Review: "Lincoln Luck"

Abe Lincoln had an irksome dream that he'd be assassinated just two weeks before he actually was. Dancer Lindsay Browning and her father, actor David Browning, collaborated in a dance theater work they called Lincoln Luck that evoked a dreamlike atmosphere while not treating it as a narrative. It premiered at the Painted Bride over Lincoln's birthday weekend. Critic Merilyn Jackson describes.

Review: "Lincoln Luck"

By Merilyn Jackson
FOR THE INQUIRER

Abe Lincoln had an irksome dream that he’d be assassinated just two weeks before he actually was. Dancer Lindsay Browning and her father, actor David Browning, collaborated in a dance theater work they called Lincoln Luck that evoked a dreamlike atmosphere while not treating it as a narrative. It premiered at the Painted Bride over Lincoln’s birthday weekend.

The audience entered through the café with David Browning, bearded and in Lincoln dress, inviting us to follow him into the theater.

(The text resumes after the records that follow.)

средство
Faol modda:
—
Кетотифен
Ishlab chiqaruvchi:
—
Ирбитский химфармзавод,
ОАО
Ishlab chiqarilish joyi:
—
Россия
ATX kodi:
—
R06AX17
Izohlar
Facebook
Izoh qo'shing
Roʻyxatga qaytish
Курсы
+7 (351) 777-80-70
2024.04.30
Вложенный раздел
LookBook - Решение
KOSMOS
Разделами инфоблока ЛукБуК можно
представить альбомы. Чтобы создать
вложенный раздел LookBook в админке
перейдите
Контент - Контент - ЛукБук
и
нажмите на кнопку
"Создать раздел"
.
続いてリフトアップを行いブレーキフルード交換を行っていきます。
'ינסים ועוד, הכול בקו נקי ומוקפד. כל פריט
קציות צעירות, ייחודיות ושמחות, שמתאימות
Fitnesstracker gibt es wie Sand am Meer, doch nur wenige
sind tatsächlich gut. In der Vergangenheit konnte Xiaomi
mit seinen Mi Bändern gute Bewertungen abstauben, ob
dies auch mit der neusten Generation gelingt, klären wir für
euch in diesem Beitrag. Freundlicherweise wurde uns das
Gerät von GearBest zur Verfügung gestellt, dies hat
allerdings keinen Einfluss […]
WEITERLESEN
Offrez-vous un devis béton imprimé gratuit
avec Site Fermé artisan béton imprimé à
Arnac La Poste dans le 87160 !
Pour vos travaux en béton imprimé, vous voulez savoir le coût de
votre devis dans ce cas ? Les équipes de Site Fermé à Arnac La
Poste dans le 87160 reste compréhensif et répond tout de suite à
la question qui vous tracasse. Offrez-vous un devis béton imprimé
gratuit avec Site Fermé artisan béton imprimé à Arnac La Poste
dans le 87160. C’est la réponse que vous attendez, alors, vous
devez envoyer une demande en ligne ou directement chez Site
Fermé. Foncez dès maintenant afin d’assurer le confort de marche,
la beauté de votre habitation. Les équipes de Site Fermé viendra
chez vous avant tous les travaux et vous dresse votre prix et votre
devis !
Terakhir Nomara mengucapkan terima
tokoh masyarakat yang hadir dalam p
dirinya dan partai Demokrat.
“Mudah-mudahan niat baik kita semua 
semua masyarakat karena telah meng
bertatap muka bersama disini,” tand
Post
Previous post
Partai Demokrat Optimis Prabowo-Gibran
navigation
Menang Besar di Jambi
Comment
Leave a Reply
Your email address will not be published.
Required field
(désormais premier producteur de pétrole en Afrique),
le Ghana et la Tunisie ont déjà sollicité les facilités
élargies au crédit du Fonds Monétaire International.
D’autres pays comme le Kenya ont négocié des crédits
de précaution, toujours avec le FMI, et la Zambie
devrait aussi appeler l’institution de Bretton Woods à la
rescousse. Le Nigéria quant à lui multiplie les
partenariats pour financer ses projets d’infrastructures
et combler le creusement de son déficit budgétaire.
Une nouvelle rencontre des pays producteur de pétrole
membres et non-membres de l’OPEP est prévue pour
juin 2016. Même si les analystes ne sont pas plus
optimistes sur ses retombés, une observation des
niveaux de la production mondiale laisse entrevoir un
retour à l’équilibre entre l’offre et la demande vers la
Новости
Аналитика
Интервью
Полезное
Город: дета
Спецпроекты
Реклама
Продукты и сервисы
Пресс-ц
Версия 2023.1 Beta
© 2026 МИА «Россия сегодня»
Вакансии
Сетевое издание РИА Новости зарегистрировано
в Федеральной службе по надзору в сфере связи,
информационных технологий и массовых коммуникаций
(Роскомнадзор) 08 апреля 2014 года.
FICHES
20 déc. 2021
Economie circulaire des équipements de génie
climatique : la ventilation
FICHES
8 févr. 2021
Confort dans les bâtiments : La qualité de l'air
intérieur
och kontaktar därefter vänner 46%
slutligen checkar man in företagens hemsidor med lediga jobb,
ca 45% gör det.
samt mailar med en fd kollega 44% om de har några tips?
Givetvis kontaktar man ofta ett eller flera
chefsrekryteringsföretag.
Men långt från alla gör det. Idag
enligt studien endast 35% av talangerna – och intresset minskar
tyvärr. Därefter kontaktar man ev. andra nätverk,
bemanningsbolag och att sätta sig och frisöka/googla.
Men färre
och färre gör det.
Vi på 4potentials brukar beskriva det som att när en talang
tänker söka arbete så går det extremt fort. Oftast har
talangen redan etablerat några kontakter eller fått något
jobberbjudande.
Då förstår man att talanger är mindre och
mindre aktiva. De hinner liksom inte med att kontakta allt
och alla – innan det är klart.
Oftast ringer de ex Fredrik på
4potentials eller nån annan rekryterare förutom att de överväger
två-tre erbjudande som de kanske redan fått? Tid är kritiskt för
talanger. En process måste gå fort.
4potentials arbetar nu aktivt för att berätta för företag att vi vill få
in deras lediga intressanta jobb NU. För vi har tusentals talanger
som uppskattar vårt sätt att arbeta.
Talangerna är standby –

Of course -- the theater, where Lincoln goes to meet his end.

Lindsay Browning  is there waiting for us onstage, in a harness and hoop skirt with three long white trains trailing out in different directions. With one red-gloved hand, she waves the air before her, writhing within these confines like a woman possessed. She’s soon set herself free and dances to Thomas Wave’s sitar, guitar and organic sound environment.

The set consisted of three long rectangles for the poetic video projections by Gaetan Spurgin. Tommy Burkel is the youngster in one of the videos and Myra Bazell dances in another. 

The lighting by Madison Cario infused the work with a mournful aura that also helped to create the work's ambiguity. This moody atmosphere sometimes overwhelmed the piece, becoming more dominant than the meaning, which was hard to decipher. We were supposed to be viewing Lincoln as a 217-year-old man, dancing with his daughter in 2026, thought that didn’t come through for me.. Nevertheless, if you took it as a mystical dream and just went with it, it had its moments of clarity and beauty.

When John Luna joined Lindsay Browning in a duet, each swung a gold pocket watch on a chain. Luna took a walk to and fro, still swinging his watch by its fob, but it pulled him in the opposite direction each time. Is time tugging him back?   

David Browning’s soliloquies were lovely, notably the one where Lincoln speculates on what would have happened if he’d had a daughter, rather than four sons: “A girl would’ve changed us,” he says, “to dance while bullets rang out.” He was most charming when he carried in a birthday balloon and blew out the candles on what looked like his birthday pie. The candles read 87, bringing us back from the future to the present. And the lights went out.